Blake turned toward his desk, and Miller knew the conversation was over. He let himself out, aware that his pulse was racing, the sound of blood rushing through his veins roaring in his ears. Psych evaluation. Christ, he didn’t stand a chance. Somehow, over the next few weeks, he was going to have to teach himself to sleep again—or face the new nightmare of a psychological evaluation.
God, he needed another cup of coffee.
He was halfway down the hall that led to the lounge when he heard voices coming from one of the tiny windowless cubicles assigned to the less experienced agents. He heard what’s-his-name’s voice. Taylor. Steven Taylor’s voice.
“He’s a time bomb, about to explode. You know that as well as I do. You wouldn’t believe the rumors that are circulating about John Miller. Talk is that he’s on the verge of some kind of breakdown.”
“Do you always listen to rumors?” It was Daniel, and there was a hint of amusement in his voice.
“Not usually, no. But the man looks terrible—”
Daniel’s voice was gentle now. “He’s a living legend, Steve. He’s the best there is. He looks terrible because he’s got insomnia. It gets worse when he’s between investigations. But believe me, he’ll be fine. Don’t request a transfer—you’ll be able to learn a lot from this guy. Trust me on this one.”
“Humph.” Taylor didn’t sound convinced. “Did you see the way his hands shook? No way do I want to be under the command of some flaky insomniac James Bond has-been who’s on the edge. No, I’m outta here. Haven’t you heard that his partners have a way of dying on him?”
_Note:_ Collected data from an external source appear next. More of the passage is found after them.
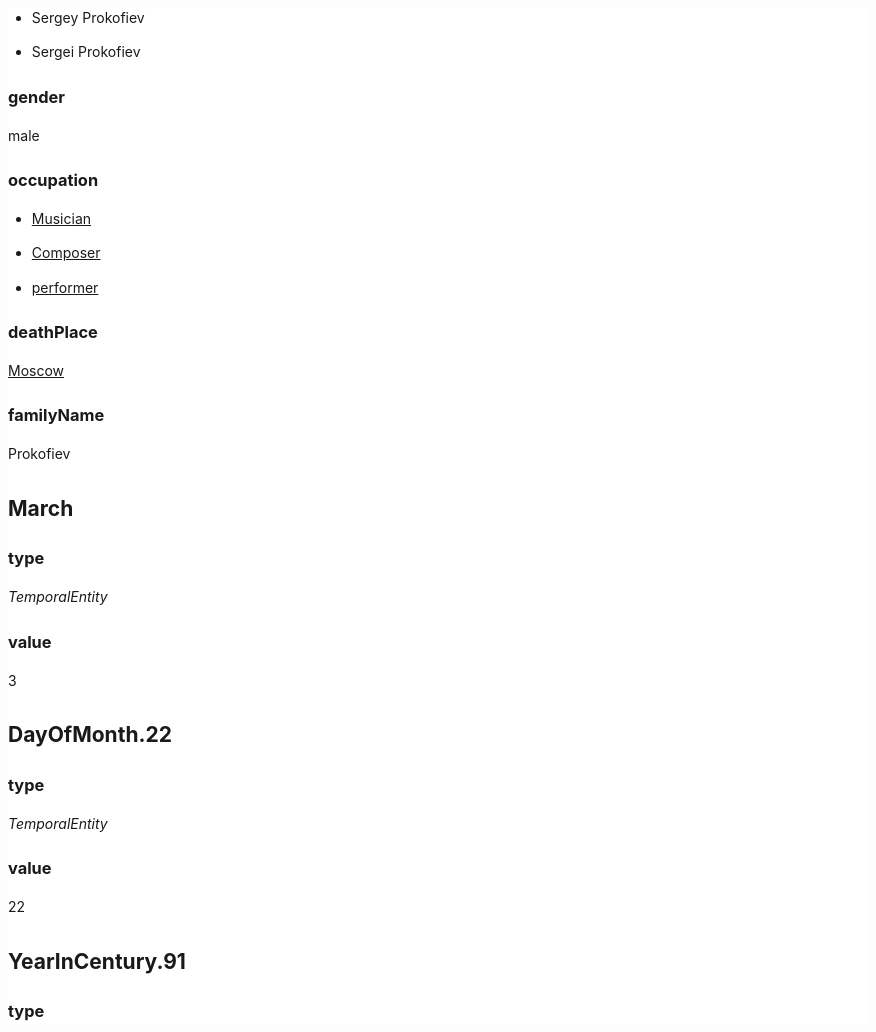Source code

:  - Sergey Prokofiev

 - Sergei Prokofiev

### gender


male

### occupation

 - [Musician](#Musician)

 - [Composer](#Composer)

 - [performer](#performer)

### deathPlace


[Moscow](#Moscow)

### familyName


Prokofiev

## March

### type


*TemporalEntity*

### value


3

## DayOfMonth.22

### type


*TemporalEntity*

### value


22

## YearInCentury.91

### type
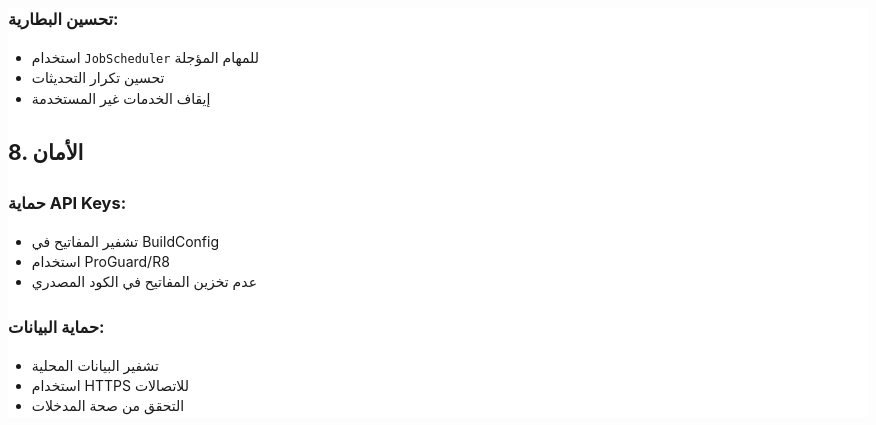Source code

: ### تحسين البطارية:
- استخدام `JobScheduler` للمهام المؤجلة
- تحسين تكرار التحديثات
- إيقاف الخدمات غير المستخدمة

## 8. الأمان

### حماية API Keys:
- تشفير المفاتيح في BuildConfig
- استخدام ProGuard/R8
- عدم تخزين المفاتيح في الكود المصدري

### حماية البيانات:
- تشفير البيانات المحلية
- استخدام HTTPS للاتصالات
- التحقق من صحة المدخلات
Miller stepped into the room. “If you’ve got a problem with me, Taylor,” he said coldly, “come and tell me to my face.”
A flush of embarrassment darkened Taylor’s cheeks as he gazed at him in surprise. His eyes lost their focus for a second or two, and Miller knew that he was replaying his words in his mind, recalling all the harsh things he’d said that Miller had no doubt overheard.
Time bomb. Flaky insomniac. James Bond has-been.
“Excuse me, sir,” Taylor said, making a quick exit out of the room.
That was one agent he was never going to see again. Miller turned to Daniel Tonaka. “Mind stepping into my office with me?”